**Document segment**

╔══

Welcome to Retro Television Reviews, a feature where we review some of our favorite and least favorite shows of the past! On Saturdays, I will be reviewing Welcome Back Kotter, which ran on ABC from 1975 to 1979. The entire show can be purchased on Prime.
This week, Washington gets an admirer.
Episode 4.10 “Washington’s Clone”
(Dir by Norman Abbott, originally aired on November 11th, 1978)
Arthur (Ron Dennis) is a nerdy student who worships Freddie and desperately wants to be a Sweathog. When Freddie tells Arthur that he’s too smart and clean-cut to be a Sweathog, Arthur reacts by dressing like Washington and trying to act just like Washington. At first, the Sweathogs are amused and Washington is slightly flattered. But then Washington discovers that Arthur is stealing watches and selling them in the school courtyard. Washington tells Arthur that Sweathogs don’t commit crimes, which is certainly a change from the first season of the show.

╚══

**Provided information**
╔══

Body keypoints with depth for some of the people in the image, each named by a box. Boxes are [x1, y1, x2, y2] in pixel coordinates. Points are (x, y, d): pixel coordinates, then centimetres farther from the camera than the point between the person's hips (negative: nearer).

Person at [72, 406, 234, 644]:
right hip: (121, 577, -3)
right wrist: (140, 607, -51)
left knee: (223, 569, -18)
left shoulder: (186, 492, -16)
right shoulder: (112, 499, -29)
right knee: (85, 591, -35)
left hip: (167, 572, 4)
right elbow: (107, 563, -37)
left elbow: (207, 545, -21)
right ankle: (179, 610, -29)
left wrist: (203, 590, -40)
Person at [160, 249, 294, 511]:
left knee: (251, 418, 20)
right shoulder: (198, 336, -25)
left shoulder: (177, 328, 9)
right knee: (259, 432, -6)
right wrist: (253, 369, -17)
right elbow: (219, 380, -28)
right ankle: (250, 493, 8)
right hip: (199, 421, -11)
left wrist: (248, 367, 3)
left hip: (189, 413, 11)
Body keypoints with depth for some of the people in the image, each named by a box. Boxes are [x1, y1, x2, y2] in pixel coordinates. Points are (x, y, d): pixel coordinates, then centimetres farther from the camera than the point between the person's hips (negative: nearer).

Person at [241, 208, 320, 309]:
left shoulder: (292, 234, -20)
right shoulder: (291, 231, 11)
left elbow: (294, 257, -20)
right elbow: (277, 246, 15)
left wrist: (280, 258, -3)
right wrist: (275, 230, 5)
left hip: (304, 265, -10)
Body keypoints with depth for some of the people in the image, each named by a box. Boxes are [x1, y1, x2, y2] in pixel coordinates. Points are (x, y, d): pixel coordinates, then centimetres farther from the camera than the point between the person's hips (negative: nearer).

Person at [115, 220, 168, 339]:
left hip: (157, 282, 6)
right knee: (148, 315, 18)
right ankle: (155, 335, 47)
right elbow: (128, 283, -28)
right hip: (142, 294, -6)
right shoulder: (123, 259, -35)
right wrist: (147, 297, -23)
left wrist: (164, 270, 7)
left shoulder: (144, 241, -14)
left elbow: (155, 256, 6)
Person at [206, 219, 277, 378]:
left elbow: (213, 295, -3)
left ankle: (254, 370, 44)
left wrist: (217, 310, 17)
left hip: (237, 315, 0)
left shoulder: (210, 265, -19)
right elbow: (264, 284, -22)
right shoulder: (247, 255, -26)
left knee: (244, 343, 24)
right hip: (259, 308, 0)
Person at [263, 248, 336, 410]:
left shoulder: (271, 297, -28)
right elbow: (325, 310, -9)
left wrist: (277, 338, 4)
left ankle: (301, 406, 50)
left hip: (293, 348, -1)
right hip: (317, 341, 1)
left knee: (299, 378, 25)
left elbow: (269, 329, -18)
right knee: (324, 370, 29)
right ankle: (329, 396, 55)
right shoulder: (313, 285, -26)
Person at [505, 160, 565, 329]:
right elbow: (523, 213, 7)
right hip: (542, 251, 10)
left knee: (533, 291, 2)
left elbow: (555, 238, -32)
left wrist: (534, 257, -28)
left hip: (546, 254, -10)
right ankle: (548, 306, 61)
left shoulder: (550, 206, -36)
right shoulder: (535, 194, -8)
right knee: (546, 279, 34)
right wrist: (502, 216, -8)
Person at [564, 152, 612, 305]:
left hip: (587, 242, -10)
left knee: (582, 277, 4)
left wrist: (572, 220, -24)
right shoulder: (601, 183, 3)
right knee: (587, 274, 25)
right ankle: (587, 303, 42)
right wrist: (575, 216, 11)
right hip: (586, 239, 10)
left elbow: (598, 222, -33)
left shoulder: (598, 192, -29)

╚══

**Prompt 1**
In the Welcome Back Kotter episode review, what does Washington discover Arthur doing in the school courtyard?
**Prompt 2**
Pick up the Welcome Back Kotter episode review after its last sentence and keep writing it.
The items are not needed for anything here.

**Result 1**
Arthur is selling watches he has stolen.

**Result 2**
After Julie tells Washington that Arthur’s grades are slipping and he’s throwing away his future, Washington goes to Barbarino for advice. The audience goes crazy for Babarino’s cameo but I have to admit that I cringed the whole time. I don’t like the idea of Barbarino working in the hospital. Every time Barbarino makes an appearance, he’s making life difficult for a patient. In this case, he spends so much time thinking about Washington’s problem that he doesn’t realize he’s spilling food all over a hungry man in a hospital bed. It was nerve-wracking to watch and not particularly funny.
(Again, in all fairness, it’s hard for me to see any scene set in a hospital room without thinking about my Dad. So, your mileage may vary as far as Barbarino’s cameo is concerned. For me, it still hits too close to home.)
Eventually, Washington and the other Sweathogs dress up like members of a street gang (which, again, is what the Sweathogs were supposed to be during the first two seasons of the show) and they tell Arthur that he’s going to have to help them attack Mr. Woodman in order to become a Sweathog. (Uhmm …. this seems like a bad idea.) Arthur says he has no problem with that but, in the end, he defends Woodman when the Sweathogs pretend to attack him. Arthur goes back to being himself and somehow the Sweathogs are not expelled. Julie tells them that she “can’t believe I’m saying this,” but she’s mildly impressed with how they handled Arthur. Julie is even bitchier without Gabe around than when he was forcing her to listen to his jokes.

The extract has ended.